# E is Everywhere

1. Dec 10, 2015

### MAGNIBORO

hi, sorry for bad english,
watching videos on youtube I found this video:

and ask me if that equation works for any number and comes to the conclusion that

x^x^x^x^x^......=n
x=n^(1/n)

but this only works if the number is 1/e ≤ n ≤ e

and I wonder if this is a property of e or happens if for some other reason.
thak you

2. Dec 10, 2015

### axmls

Why? I don't see it.

3. Dec 11, 2015

### MAGNIBORO

The video says that
x^x^x^x^.....=2
x= 2^(1/2)

then I wanted to know if it works for any number.

example: x^x^x^x^.....=1.5
x=1.5^(1/1.5)

x^x^x^x^.....=n
x=n^(1/n)

but using my calculator , I realized that this only works if 1/e ≤ n ≤ e

and I would like to know why this happens

4. Dec 11, 2015

### pwsnafu

$z^{z^{z..}} = \frac{W(-\log z)}{-\log(z)}$ for complex z, where we have used Lambert W-function and the principal branch of the logarithm. The W function is real valued only for $x \geq -1/e$. I'm assuming it has something to do with that.

5. Dec 16, 2015

### forcefield

x^x^x^x = x^(x^(x^x))

At each step (when you add more x = n^(1/n)) the calculation approaches it's destination slower and slower.

The further away n is from 1 the slower the calculation approaches it's destination.

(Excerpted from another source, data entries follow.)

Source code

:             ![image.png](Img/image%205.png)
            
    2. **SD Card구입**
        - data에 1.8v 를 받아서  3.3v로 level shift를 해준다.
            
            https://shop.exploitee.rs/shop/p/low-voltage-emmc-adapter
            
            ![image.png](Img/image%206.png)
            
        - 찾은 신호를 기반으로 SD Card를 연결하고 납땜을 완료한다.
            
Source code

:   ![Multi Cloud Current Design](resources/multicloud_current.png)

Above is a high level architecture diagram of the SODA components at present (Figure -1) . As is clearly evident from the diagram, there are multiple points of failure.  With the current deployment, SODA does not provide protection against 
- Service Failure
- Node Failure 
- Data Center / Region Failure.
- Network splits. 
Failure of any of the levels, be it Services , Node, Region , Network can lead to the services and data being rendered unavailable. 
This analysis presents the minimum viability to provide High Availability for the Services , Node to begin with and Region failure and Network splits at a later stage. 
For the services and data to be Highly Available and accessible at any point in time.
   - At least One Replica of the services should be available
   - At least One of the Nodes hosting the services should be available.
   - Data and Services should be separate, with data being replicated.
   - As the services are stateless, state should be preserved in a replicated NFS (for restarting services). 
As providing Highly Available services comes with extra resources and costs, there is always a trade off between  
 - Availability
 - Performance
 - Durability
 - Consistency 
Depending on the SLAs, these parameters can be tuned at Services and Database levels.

If n is less than 1/e or more than e, the calculation approaches it's
destination so slow and still slowing that you can't say it's approaching n.

This is a property of n^(1/n). It has it's maximum at n = e.

6. Dec 30, 2015

### MAGNIBORO

Thanks for your input , and sorry for late response

7. Dec 30, 2015

### MAGNIBORO

thanks and sorry for late answer

8. Dec 30, 2015

### Ssnow

Now we can try to solve

$\log_{x}{(\log_{x}{(\log_{x}(...))})}=2$

so $x^{2}=2$, huao is the same ... :- D